[TO DO]
Without including the pictures, copy out every line below.

Top of DATA TO PROCESS

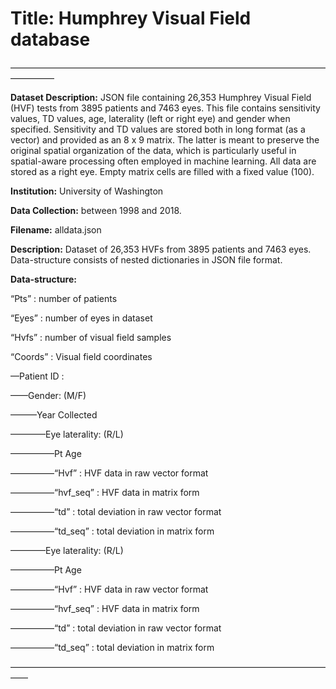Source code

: # Title: Humphrey Visual Field database 


—————————————————————————————————————————

**Dataset Description:** JSON file containing 26,353 Humphrey Visual Field (HVF) tests from 3895 patients and 7463 eyes. This file contains sensitivity values, TD values, age, laterality (left or right eye) and gender when specified. Sensitivity and TD values are stored both in long format (as a vector) and provided as an 8 x 9 matrix. The latter is meant to preserve the original spatial organization of the data, which is particularly useful in spatial-aware processing often employed in machine learning. All data are stored as a right eye. Empty matrix cells are filled with a fixed value (100).

**Institution:** University of Washington

**Data Collection:** between 1998 and 2018.

**Filename:** alldata.json

**Description:** Dataset of 26,353 HVFs from 3895 patients and 7463 eyes. Data-structure consists of nested dictionaries in JSON file format. 

**Data-structure:**

“Pts” : number of patients

“Eyes” : number of eyes in dataset

“Hvfs” : number of visual field samples 

“Coords” : Visual field coordinates 

—Patient ID :

——Gender: (M/F)

———Year Collected

————Eye laterality: (R/L)

—————Pt Age 

—————“Hvf” : HVF data in raw vector format

—————“hvf_seq” : HVF data in matrix form

—————“td” : total deviation in raw vector format

—————“td_seq” : total deviation in matrix form

————Eye laterality: (R/L)

—————Pt Age 

—————“Hvf” : HVF data in raw vector format

—————“hvf_seq” : HVF data in matrix form

—————“td” : total deviation in raw vector format

—————“td_seq” : total deviation in matrix form

——————————————————————————————————————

Bottom of DATA TO PROCESS

[OUTPUT FOR THIS TASK]
Source code

: # Title: Humphrey Visual Field database 


—————————————————————————————————————————

**Dataset Description:** JSON file containing 26,353 Humphrey Visual Field (HVF) tests from 3895 patients and 7463 eyes. This file contains sensitivity values, TD values, age, laterality (left or right eye) and gender when specified. Sensitivity and TD values are stored both in long format (as a vector) and provided as an 8 x 9 matrix. The latter is meant to preserve the original spatial organization of the data, which is particularly useful in spatial-aware processing often employed in machine learning. All data are stored as a right eye. Empty matrix cells are filled with a fixed value (100).

**Institution:** University of Washington

**Data Collection:** between 1998 and 2018.

**Filename:** alldata.json

**Description:** Dataset of 26,353 HVFs from 3895 patients and 7463 eyes. Data-structure consists of nested dictionaries in JSON file format. 

**Data-structure:**

“Pts” : number of patients

“Eyes” : number of eyes in dataset

“Hvfs” : number of visual field samples 

“Coords” : Visual field coordinates 

—Patient ID :

——Gender: (M/F)

———Year Collected

————Eye laterality: (R/L)

—————Pt Age 

—————“Hvf” : HVF data in raw vector format

—————“hvf_seq” : HVF data in matrix form

—————“td” : total deviation in raw vector format

—————“td_seq” : total deviation in matrix form

————Eye laterality: (R/L)

—————Pt Age 

—————“Hvf” : HVF data in raw vector format

—————“hvf_seq” : HVF data in matrix form

—————“td” : total deviation in raw vector format

—————“td_seq” : total deviation in matrix form

——————————————————————————————————————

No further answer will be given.